Structure-Based Virtual Screening of Tumor Necrosis Factor-α Inhibitors by Cheminformatics Approaches and Bio-Molecular Simulation

Abstract

Tumor necrosis factor-α (TNF-α) is a drug target in rheumatoid arthritis and several other auto-immune disorders. TNF-α binds with TNF receptors (TNFR), located on the surface of several immunological cells to exert its effect. Hence, the use of inhibitors that can hinder the complex formation of TNF-α/TNFR can be of medicinal significance. In this study, multiple chem-informatics approaches, including descriptor-based screening, 2D-similarity searching, and pharmacophore modelling were applied to screen new TNF-α inhibitors. Subsequently, multiple-docking protocols were used, and four-fold post-docking results were analyzed by consensus approach. After structure-based virtual screening, seventeen compounds were mutually ranked in top-ranked position by all the docking programs. Those identified hits target TNF-α dimer and effectively block TNF-α/TNFR interface. The predicted pharmacokinetics and physiological properties of the selected hits revealed that, out of seventeen, seven compounds (4, 5, 10, 11, 13-15) possessed excellent ADMET profile. These seven compounds plus three more molecules (7, 8 and 9) were chosen for molecular dynamics simulation studies to probe into ligand-induced structural and dynamic behavior of TNF-α, followed by ligand-TNF-α binding free energy calculation using MM-PBSA. The MM-PBSA calculations revealed that compounds 4, 5, 7 and 9 possess highest affinity for TNF-α; 8, 11, 13-15 exhibited moderate affinities, while compound 10 showed weaker binding affinity with TNF-α. This study provides valuable insights to design more potent and selective inhibitors of TNF-α, that will help to treat inflammatory disorders.

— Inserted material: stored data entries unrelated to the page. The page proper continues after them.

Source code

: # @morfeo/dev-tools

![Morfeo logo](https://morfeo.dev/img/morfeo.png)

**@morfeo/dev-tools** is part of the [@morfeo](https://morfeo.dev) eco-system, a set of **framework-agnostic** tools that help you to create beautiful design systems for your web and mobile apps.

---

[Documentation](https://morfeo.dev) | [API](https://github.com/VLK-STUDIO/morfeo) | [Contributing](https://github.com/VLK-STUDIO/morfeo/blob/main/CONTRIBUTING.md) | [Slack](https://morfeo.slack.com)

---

Keywords: 2D-similarity searching; MM-PBSA calculation; absorption; descriptor analysis; distribution; excretion and toxicity (ADMET) prediction; metabolism; molecular docking; molecular dynamics simulation; pharmacophore modelling; tumor necrosis factor–α.

Figure 1

The schematic presentation of computational workflow.

Figure 2

Superimposed view of 2AZ5 and 5MU8. The ligands are shown in green and magenta sticks. The active site residues are labelled. The structure-based pharmacophore model (SBPM) and ligand-based pharmacophore models (LBPM1 and LBPM2) are shown. Hydrophobic feature (HYD), hydrogen bond donor (HBD) and hydrogen bond acceptors (HBA) are shown in green, magenta and cyan spheres, respectively.

Figure 3

The 3D-structure of TNF-α is presented in dimeric form in complex with SPD (A) and JNJ525 (B). The ligand binding residues at dimer interface are highlighted. Chain A and B are presented in orange and green color, respectively. The binding site residues are depicted in stick model in their respective chain colors. The co-crystallized ligands (SPD and JNJ525) are shown in magenta color (stick model). SPD is predominantly bound with hydrophobic interactions, however JNJ525 is bound with hydrophobic interactions as well as H-bonding with Ser60 and Tyr151. Hydrogen bonds are depicted in black lines.

Figure 4

Comparative plots of root mean square deviation (a), radius of gyration (b), and root mean square fluctuation (c) based on Cα atoms of TNF-a dimer and its various complexes with ZINC ligands.

Figure 5

The binding interactions of compounds 4, 5, 7 and 9. The interacting residues of chain A and B are depicted in Coral and Yellow color, respectively. The compounds are shown in magenta color (stick model). Hydrogen bonds are presented in green lines. The H-bond distances are labelled in red color. Compound’s numbers are written in parenthesis.